Wir erinnern uns, wie wir uns während eines Mobral-Koordinationstreffens in einem Lagerhaus in der Nähe der Avenida Dr. kennengelernt haben. Arnaldo, in der Rua Galeno de Almeida. Während des Treffens entstand ein Gespräch über Arbeitnehmer und Gewerkschaften, an dem wir beide teilnahmen. Ihr Akzent erregte meine Aufmerksamkeit und nach dem Treffen begann ich ein Gespräch mit ihr. Ich fragte, woher sie käme. „Italien“, antwortete sie mir. Sie studierte Philosophie an der USP; Ich bereitete mich auf die Aufnahmeprüfung für Wirtschaftswissenschaften vor.
Da sie in Perdizes lebte und ich einige Freunde besuchen wollte, die in dieser Gegend lebten, gingen wir zusammen spazieren und sprachen während der Reise über Politik und über unseren Unterricht in Mobral und wie wir ihn vorbereiteten, bis wir in der Nähe ihres Hauses waren . In unserem Unterricht haben wir beide versucht, das kritische Gewissen der Schüler zu wecken.
Sie erzählte mir, wie sie ihnen mithilfe von Zeitungsartikeln das Lesen und Diskutieren über die politische Lage im Land beibrachte; Ich erzählte ihr, wie ich ihnen Rechnen beibrachte und anhand des Mindestlohns zeigte, wie unzureichend dieser war, um die Grundbedürfnisse einer Familie zu decken. Seit diesem Tag sind wir Freunde.
Einmal ereignete sich im Zusammenhang mit unseren Treffen eine bizarre Episode, die es wert ist, in Erinnerung zu bleiben. Wir haben ein Treffen im Parque da Água Branca vereinbart, um einen Text zu besprechen. Als wir dort ankamen, fanden wir keine freie Bank, auf der wir sitzen konnten; Also beschlossen wir, im Gras zu sitzen. Wir saßen eine Weile da und diskutierten den Text; dann verabschiedeten wir uns und ich ging direkt zurück zu meinem Haus. Als ich dort ankam, wussten alle, dass ich im Parque da Água Branca gewesen war: „mit einer Blondine im Gras gelegen“. Wer uns dort sah, hatte eine reiche Fantasie…

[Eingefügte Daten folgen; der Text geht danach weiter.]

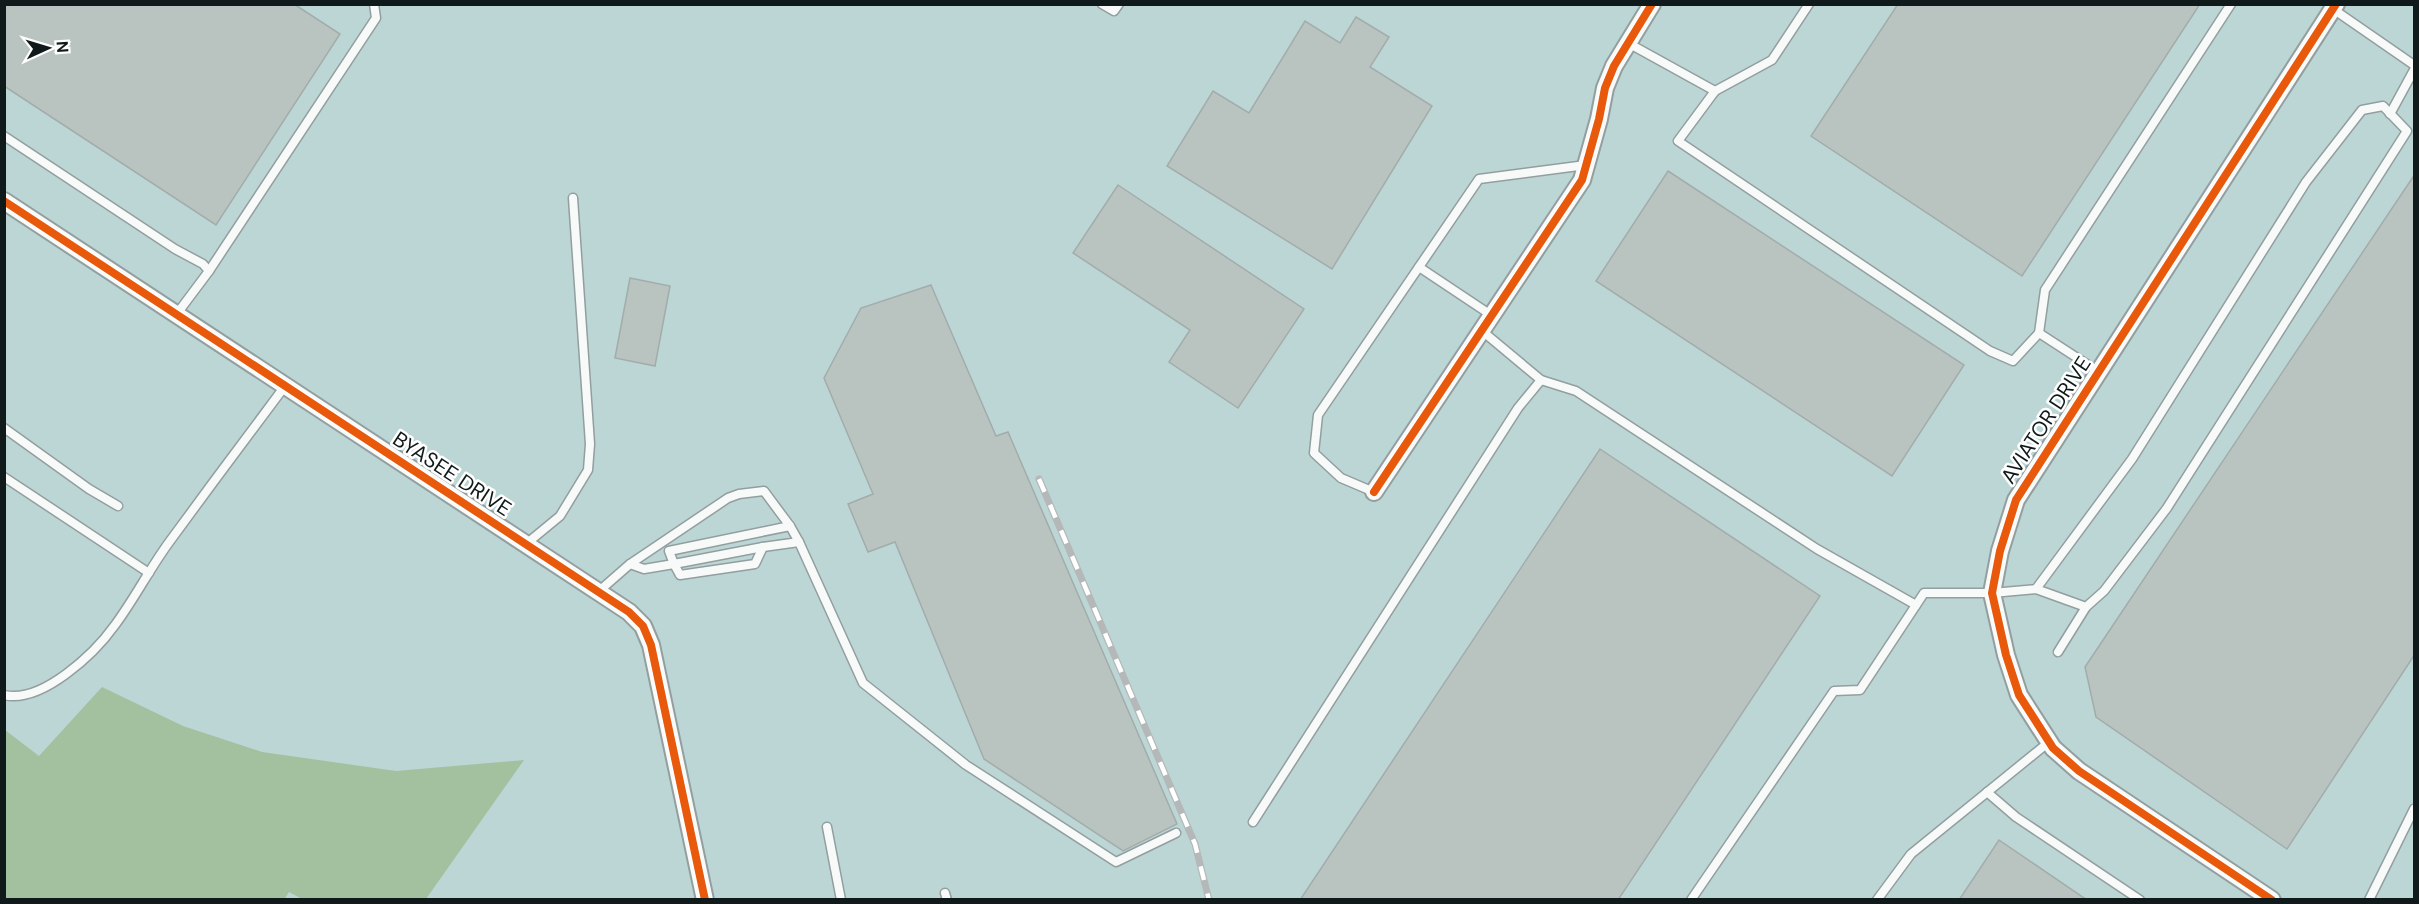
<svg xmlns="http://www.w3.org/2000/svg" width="2419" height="904" viewBox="0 0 2419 904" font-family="'DM Sans',sans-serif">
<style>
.built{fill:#bcd6d5}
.forest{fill:#a3c09f}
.building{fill:#b9c4c1;stroke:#a2adab;stroke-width:1.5}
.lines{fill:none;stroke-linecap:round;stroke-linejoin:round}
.lane-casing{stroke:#939e9e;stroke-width:11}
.street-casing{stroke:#939e9e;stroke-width:20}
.lane{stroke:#f8fafa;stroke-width:8}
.street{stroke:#f8fafa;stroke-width:16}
.rail-casing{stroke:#b5b8b8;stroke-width:7}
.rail{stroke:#fff;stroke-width:4.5;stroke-dasharray:14;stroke-linecap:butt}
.cycleway-casing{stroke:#fff;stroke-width:11}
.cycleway{stroke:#e8590c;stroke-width:8}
.labels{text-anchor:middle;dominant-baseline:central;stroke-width:5;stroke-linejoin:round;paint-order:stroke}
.street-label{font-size:21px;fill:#111a1a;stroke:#fff}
</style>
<rect width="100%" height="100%" fill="#d0dfde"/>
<rect class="built" x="5" y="5" width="2409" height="894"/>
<path class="forest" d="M102,687L183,726L262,752L396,771L524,760L426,899H302L289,892L284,900L5,899V730L39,756Z"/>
<g class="building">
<path d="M4,4H294L340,34L216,225L4,86Z"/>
<path d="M1898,4H2200L2022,276L1811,136Z"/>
<path d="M1356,17L1389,37L1370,67L1432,106L1332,269L1167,166L1213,91L1249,113L1305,21L1340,43Z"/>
<path d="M1668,171L1964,365L1892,476L1596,281Z"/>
<path d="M2415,174V654L2287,849L2096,717L2085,667Z"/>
<path d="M1118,185L1304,309L1238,408L1169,362L1190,330L1073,253Z"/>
<path d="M630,278L670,286L655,366L615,358Z"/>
<path d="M931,285L996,436L1008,432L1177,824L1123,851L984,759L895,542L868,552L848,504L873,494L824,378L861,308Z"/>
<path d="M1600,449L1820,596L1618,900H1300Z"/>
<path d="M1999,840L2087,900H1959Z"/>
</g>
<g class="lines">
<g class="lane-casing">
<g id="lane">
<path d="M1102,4L1114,11L1119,4"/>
<path d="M1809,4L1772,60L1715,91L1678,141L1990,351L2013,361L2039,333L2045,290L2231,4"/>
<path d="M2333,9L2414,65"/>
<path d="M1628,43L1715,91"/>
<path d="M2390,114L2414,70"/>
<path d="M4,136L175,249L203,264L209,271L176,315"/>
<path d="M1419,267L1491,315"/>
<path d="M209,271L376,18L374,4"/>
<path d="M1481,330L1541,380"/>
<path d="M2039,333L2099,372"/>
<path d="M4,428L89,489L118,506"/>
<path d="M4,477L149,573"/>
<path d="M1374,492L1341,478L1314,453L1318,415L1479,179L1586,165"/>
<path d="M790,526L669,551L674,564L763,547L799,542"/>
<path d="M526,544L560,516L588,470L590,444L573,198"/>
<path d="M630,564L644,569L674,564L680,575L755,564L763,547"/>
<path d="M598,592L630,564L728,498L739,494L764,491L790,526L799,542L863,683L966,765L1116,862L1176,833"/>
<path d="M2058,652L2086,607"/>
<path d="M4,695C42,704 95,653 115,625C135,598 150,568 170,541C208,489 246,438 285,386"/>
<path d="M1987,792L2016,817L2140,900"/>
<path d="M1253,822L1518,408L1541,380L1576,391L1817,549L1916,605"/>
<path d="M827,827L841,900"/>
<path d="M945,893L947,900"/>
<path d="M1691,900L1834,691L1860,690L1924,593H1992L2036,589L2086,607L2104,591L2167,508L2407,131L2383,106L2362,110L2306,182L2132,459L2036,589"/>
<path d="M1877,900L1911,854L2049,742"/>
<path d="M2369,900L2414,809"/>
</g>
</g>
<g class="street-casing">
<g id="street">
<path d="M4,201L629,612L643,626L651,645L705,900"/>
<path d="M1374,492L1582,180L1599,119L1605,88L1614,66L1652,4"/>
<path d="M2272,900L2079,771L2053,748L2019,695L2006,655L1992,593L2000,551L2016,500L2336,4"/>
</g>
</g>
<use href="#lane" class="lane"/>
<use href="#street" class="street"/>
<g class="rail-casing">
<path id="rail" d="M1039,479L1195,844L1209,900"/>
</g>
<use href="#rail" class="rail"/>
<g class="cycleway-casing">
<g id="cycleway">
<path d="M4,201L629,612L643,626L651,645L705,900"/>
<path d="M1374,492L1582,180L1599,119L1605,88L1614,66L1652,4"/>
<path d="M2272,900L2079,771L2053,748L2019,695L2006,655L1992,593L2000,551L2016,500L2336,4"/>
</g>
</g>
<use href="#cycleway" class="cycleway"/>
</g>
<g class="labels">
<g class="street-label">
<text transform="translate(2046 420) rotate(-57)">AVIATOR DRIVE</text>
<text transform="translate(452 474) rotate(33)">BYASEE DRIVE</text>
</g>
</g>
<rect width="2419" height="904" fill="none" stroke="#111a1a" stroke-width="12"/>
<g transform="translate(48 48) rotate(86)" stroke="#ffffff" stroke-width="4.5" paint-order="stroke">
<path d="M0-4.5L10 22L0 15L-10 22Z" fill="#111a1a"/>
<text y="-9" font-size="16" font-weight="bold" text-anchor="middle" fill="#111a1a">N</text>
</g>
</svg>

Ich erinnerte sie auch daran, dass ich mit ihr zum ersten Mal in ein chinesisches Restaurant gegangen war. Eines Tages trafen wir uns zu unseren mittlerweile regelmäßigen politisch-pädagogischen Gesprächen und sie erzählte mir, dass sie noch nicht zu Mittag gegessen hatte und fragte mich, ob ich chinesisches Essen mag. Ich wusste es nicht, ich sagte es ihm. Dann lud sie mich zum gemeinsamen Mittagessen ein, aber ich sagte ihr, dass ich das nicht könne, weil ich kein Geld hätte. Und sie bot an, die Rechnung zu bezahlen. Also gingen wir in ein Restaurant in der Rua Fernão Dias, in der Nähe des Largo de Pinheiros; dort essen wir Schachhuhn mit Erdnüssen. Ich fand die Kombination seltsam, aber sie gefiel mir. Das einzige chinesische Essen, das ich damals kannte, war Gebäck, da ich als Teenager in einer Konditorei in Lapa gearbeitet hatte. Seit diesem Schachhuhn bin ich ein Fan der chinesischen Küche geworden.
Bei diesem Treffen haben wir auch viel über Politik gesprochen. Die Situation hatte sich verändert, das Land wurde redemokratisiert; und zumindest teilweise haben sich auch unsere politischen Positionen geändert. Aber unsere Freundschaft blieb dieselbe, es gab immer noch viel gegenseitiges Einfühlungsvermögen. Bis zu seinem Tod im Jahr 2016.
Ich schließe diese Erzählung, indem ich mich an einen Satz erinnere, den ihre Mutter, älter, aber immer noch stark, neben ihrem Sarg sagte, während sie ihr Gesicht streichelte: „Mein geniales Piccolo!".
* Joshua Pereira da Silva ist pensionierter Professor am Unicamp. Autor, unter anderem von Kritische Soziologie und die Krise der Linken (dazwischenliegend).
Ursprünglich im Buch veröffentlicht Fast Geschichten, fast Fälle.